• Task to complete:
Every line of the listing must be reproduced as it stands. Leave the images behind.

• Raw data:
==========
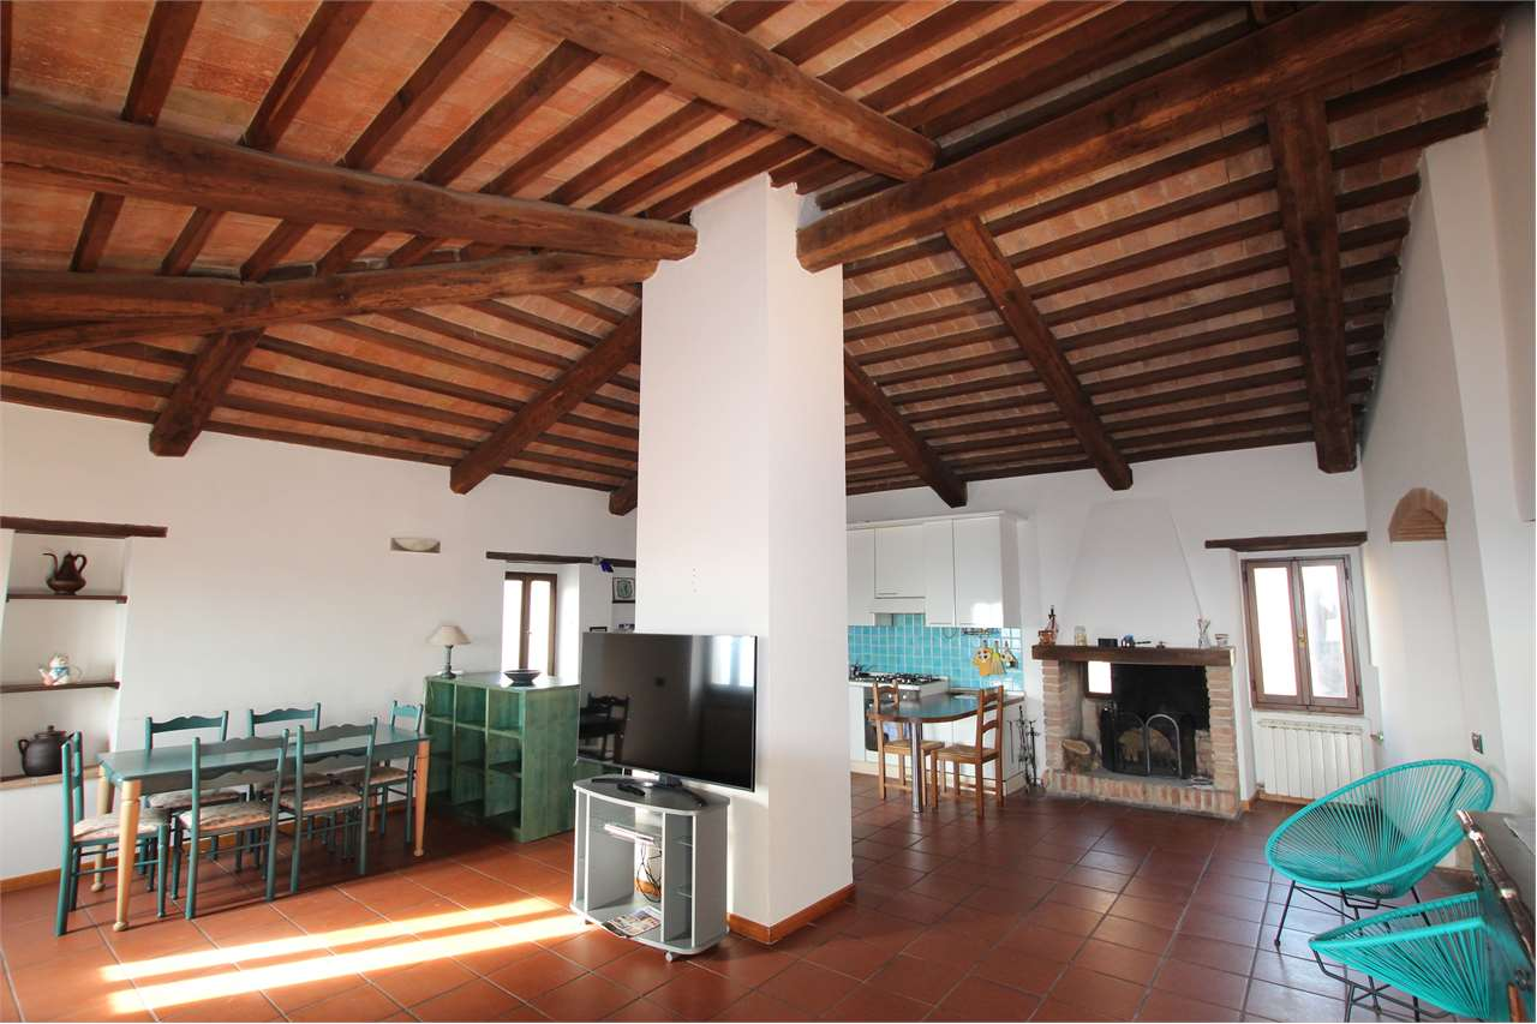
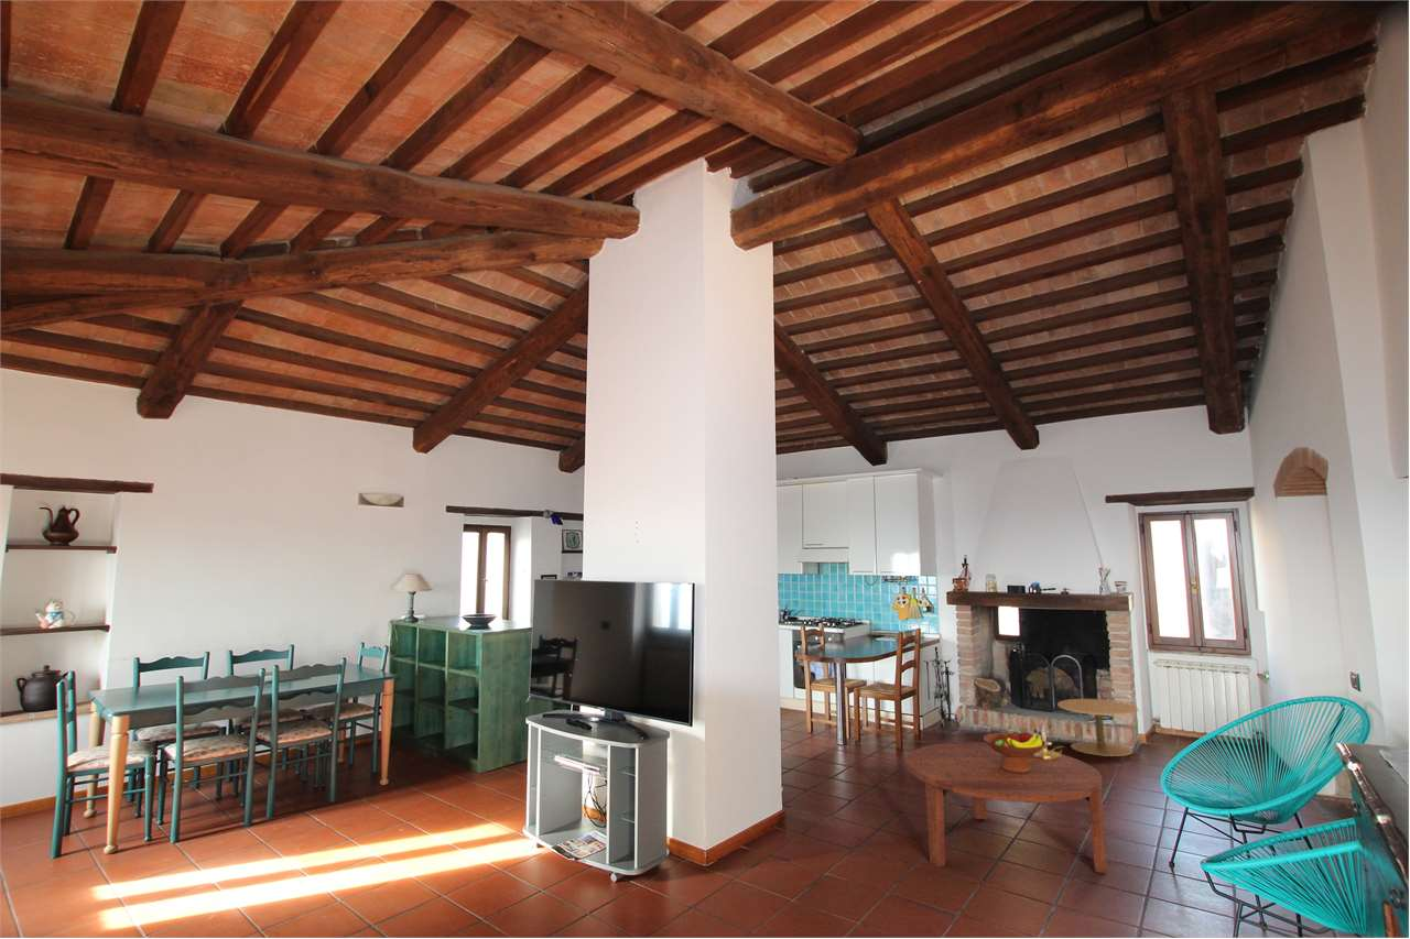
+ coffee table [905,741,1108,875]
+ candle holder [1032,725,1065,760]
+ side table [1056,698,1139,757]
+ fruit bowl [983,729,1046,773]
==========
• Written answer:
+ coffee table [905,741,1108,875]
+ candle holder [1032,725,1065,760]
+ side table [1056,698,1139,757]
+ fruit bowl [983,729,1046,773]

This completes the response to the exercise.